Machine Learning

Large scale, complex data sets arising in modern biology are often of a tremendous complexity, making their manual analysis infeasible. Computers are of paramount importance in this situation, and automated machine learning tools can be key to extracting information from high dimensional data. Frequent problems encountered in biological data analysis concern the recognition and identification of (noisy) patterns in large, high-dimensional data sets, the correlation of such patterns with biological or clinical phenotypes, and the prediction of phenotypes based on new data.

We develop and apply machine learning algorithms to analyze and classify large scale data sets, and develop predictive models for biological processes based on high dimensional experimental data. Our work ecompasses supervised and unsupervised machine learning tools for this purpose, and employ them in collaborative research projects to elucidate biological function.

Personalized Medicine: Predictive Patterns in Diagnosis and Treatment

Individual genes are known to correlate with certain phenotypic traits, for example, increased risk for specific diseases. One example out of many is sickle cell disease, a severe condition that is due to a single mutation in a hemoglobin gene.

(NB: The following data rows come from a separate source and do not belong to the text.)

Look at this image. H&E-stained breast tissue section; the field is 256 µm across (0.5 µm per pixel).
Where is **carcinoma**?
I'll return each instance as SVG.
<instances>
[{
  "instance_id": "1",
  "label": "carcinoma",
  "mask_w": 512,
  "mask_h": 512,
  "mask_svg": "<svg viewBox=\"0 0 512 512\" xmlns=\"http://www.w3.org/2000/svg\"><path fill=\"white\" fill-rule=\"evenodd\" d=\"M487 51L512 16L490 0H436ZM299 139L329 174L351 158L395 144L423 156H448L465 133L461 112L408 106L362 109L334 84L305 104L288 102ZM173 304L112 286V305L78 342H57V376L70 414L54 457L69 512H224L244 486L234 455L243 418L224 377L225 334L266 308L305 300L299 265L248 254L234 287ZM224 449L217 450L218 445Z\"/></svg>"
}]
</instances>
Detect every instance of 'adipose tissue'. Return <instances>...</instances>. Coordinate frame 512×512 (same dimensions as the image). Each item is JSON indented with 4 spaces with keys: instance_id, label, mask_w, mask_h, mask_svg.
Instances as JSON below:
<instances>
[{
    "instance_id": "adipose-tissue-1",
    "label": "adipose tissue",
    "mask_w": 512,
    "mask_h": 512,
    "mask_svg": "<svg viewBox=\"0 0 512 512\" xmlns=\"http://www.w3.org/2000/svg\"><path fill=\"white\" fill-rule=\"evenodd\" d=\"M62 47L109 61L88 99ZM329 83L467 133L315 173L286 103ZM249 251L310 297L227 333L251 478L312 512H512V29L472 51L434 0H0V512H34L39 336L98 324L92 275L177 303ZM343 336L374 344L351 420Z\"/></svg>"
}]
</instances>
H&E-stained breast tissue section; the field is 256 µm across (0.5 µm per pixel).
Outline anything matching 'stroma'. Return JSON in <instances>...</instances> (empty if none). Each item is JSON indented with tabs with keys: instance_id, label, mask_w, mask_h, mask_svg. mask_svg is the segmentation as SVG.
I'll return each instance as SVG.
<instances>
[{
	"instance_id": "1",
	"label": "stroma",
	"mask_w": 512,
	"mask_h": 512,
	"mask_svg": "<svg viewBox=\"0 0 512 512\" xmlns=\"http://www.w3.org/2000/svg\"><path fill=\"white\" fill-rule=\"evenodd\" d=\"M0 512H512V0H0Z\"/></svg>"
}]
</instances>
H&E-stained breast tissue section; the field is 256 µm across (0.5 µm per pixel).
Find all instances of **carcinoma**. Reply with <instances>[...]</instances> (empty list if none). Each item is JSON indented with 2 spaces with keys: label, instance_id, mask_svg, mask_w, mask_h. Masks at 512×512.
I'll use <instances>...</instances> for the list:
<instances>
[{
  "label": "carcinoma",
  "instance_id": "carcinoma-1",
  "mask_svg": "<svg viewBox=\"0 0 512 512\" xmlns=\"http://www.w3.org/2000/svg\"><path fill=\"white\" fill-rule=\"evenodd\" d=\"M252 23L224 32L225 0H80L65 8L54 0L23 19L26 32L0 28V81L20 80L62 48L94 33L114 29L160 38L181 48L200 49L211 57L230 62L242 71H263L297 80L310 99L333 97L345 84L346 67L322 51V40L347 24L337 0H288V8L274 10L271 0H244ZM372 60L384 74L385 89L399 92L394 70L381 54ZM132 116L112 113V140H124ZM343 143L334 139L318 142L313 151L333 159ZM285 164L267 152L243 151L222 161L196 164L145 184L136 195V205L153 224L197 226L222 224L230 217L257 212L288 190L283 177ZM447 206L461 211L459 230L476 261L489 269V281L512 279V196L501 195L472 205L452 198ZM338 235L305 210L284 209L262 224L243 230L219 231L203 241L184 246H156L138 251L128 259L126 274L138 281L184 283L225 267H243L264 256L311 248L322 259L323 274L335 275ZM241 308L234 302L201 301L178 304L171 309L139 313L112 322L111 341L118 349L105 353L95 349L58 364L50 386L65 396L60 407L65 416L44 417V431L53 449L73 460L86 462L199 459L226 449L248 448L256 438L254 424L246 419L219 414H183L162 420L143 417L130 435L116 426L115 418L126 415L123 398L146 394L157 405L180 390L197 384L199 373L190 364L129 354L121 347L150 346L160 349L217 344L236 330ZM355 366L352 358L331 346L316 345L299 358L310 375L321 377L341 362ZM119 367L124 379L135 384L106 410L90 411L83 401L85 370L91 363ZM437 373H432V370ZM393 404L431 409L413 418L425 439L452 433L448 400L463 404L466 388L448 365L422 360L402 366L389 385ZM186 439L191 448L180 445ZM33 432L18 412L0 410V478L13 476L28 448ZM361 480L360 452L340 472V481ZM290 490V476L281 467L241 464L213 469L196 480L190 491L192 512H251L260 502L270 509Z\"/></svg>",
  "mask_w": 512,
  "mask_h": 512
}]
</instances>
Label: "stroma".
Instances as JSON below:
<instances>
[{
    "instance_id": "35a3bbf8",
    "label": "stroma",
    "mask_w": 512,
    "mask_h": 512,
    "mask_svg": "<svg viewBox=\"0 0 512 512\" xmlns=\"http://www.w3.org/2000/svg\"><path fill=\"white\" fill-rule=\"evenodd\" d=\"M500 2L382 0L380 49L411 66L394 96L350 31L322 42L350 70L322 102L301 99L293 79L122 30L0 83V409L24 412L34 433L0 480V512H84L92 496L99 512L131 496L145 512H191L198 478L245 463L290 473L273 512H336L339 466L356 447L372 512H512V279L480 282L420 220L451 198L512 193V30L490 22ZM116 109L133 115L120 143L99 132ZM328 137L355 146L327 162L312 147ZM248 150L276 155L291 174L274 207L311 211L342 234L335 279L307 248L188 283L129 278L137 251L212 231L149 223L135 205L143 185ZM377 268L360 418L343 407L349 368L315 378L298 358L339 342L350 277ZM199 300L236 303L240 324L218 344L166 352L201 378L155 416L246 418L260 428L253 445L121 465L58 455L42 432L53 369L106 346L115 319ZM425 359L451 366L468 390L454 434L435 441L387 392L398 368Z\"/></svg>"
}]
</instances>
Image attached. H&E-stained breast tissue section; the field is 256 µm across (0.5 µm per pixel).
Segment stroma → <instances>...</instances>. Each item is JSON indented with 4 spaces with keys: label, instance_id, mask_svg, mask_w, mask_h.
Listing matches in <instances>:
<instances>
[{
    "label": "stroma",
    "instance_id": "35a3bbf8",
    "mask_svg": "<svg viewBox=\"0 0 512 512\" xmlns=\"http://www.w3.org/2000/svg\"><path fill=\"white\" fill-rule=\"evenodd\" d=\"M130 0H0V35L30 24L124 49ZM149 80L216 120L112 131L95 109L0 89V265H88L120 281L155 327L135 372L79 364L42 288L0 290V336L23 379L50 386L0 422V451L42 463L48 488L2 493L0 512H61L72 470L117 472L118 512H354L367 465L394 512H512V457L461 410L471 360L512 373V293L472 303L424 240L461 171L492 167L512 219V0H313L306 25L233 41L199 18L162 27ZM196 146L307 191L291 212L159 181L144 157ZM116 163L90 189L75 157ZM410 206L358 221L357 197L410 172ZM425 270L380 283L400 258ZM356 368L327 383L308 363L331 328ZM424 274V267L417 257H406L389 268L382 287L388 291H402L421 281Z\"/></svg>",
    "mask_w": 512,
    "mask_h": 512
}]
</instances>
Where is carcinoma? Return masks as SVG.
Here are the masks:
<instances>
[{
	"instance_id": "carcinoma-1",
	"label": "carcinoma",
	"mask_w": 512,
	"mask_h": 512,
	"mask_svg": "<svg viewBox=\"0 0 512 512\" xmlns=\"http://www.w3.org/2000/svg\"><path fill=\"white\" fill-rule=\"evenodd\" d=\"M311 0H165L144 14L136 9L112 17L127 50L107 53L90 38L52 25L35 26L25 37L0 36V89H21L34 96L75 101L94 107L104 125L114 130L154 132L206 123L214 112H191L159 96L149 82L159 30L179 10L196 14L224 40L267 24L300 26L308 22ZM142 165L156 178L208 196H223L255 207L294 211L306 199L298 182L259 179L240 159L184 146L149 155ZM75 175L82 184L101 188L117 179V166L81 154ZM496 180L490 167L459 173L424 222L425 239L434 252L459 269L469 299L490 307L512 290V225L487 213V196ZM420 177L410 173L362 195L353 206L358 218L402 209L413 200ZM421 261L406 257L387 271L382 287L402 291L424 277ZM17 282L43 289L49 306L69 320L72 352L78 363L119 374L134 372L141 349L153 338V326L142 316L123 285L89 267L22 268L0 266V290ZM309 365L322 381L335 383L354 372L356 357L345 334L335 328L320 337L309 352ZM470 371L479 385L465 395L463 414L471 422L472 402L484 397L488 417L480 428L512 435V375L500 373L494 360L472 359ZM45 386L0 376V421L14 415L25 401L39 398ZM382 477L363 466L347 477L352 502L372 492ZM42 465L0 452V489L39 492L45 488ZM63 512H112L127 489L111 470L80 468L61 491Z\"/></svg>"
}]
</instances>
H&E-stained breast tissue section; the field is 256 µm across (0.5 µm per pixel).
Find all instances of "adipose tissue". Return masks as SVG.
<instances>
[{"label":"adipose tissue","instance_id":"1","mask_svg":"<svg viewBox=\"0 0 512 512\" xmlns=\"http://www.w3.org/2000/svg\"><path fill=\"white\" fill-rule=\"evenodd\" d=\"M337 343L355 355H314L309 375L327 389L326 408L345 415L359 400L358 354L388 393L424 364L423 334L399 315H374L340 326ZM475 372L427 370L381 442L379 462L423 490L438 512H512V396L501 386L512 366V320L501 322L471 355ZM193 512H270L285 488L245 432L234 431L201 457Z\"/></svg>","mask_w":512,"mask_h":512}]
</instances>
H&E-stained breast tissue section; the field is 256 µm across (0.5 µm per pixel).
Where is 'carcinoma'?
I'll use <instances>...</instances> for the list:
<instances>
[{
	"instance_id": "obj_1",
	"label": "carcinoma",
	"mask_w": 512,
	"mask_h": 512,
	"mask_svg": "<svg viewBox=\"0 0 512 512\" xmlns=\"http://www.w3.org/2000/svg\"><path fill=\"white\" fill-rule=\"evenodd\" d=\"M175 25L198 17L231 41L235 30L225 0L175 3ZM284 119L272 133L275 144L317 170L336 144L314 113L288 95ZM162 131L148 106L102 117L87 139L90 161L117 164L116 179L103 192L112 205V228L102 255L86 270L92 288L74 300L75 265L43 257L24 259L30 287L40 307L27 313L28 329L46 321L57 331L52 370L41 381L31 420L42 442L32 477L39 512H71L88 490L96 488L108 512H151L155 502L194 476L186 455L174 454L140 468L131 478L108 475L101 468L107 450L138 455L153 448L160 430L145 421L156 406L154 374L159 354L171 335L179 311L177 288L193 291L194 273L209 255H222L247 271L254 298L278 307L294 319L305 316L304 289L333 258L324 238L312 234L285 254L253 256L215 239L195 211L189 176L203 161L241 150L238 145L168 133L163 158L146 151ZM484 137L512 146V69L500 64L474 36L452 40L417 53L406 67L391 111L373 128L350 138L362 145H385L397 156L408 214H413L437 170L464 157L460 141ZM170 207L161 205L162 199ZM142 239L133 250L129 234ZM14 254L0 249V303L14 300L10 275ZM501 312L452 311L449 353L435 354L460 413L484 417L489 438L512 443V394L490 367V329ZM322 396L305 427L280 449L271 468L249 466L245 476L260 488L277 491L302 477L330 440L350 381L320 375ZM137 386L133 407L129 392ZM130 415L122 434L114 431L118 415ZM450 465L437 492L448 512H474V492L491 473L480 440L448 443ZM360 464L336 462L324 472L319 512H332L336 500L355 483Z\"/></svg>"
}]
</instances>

For complex diseases, no single gene is responsible, but a combination of several to many genes ultimately cause the disease. An example for a complex disease is cancer, where for most cancers a combination of environmental factors and genetic predisposition underlies the development and progression of the tumor. If these patterns were known, they could be used not only for diagnosis or staging, but also to understand a particular patients disease in more detail, up to the point where we can tailor treatment of the disease in response to the individual patients genomic profile.

We work on the development of supervised and unsupervised methods to identify such predictive patterns in large scale data, pursuing the following aims:

  1. Identify genes and pathways that underly the disease, to better understand the ethiology of the trait under consideration.
  2. Identify predictive patterns, that can be used for diagnosis, but also to predict how a patient will respond to a particular treatment, or how the disease will develop in the future.
  3. Make personalized treatment recommendations, to choose from a set of available drugs the one that will be most efficient in a particular patient.

Network Inference

Network inference deals with the problem of reconstructing a gene regulatory or signal transduction network from observations of the networks behavior. Hence, based on mere observational data, for example simply over time, or after certain interventions, the question is to infer how this systems functions internally. This is a complicated inverse problem, that has attracted much attention in engineering ("system identification"), and has tremendous potential for applications in Biology. We work at the forefront of the development of new methods for network reconstrucion in biological applications, using, for example, Bayesian models or nonlinear dynamic systems.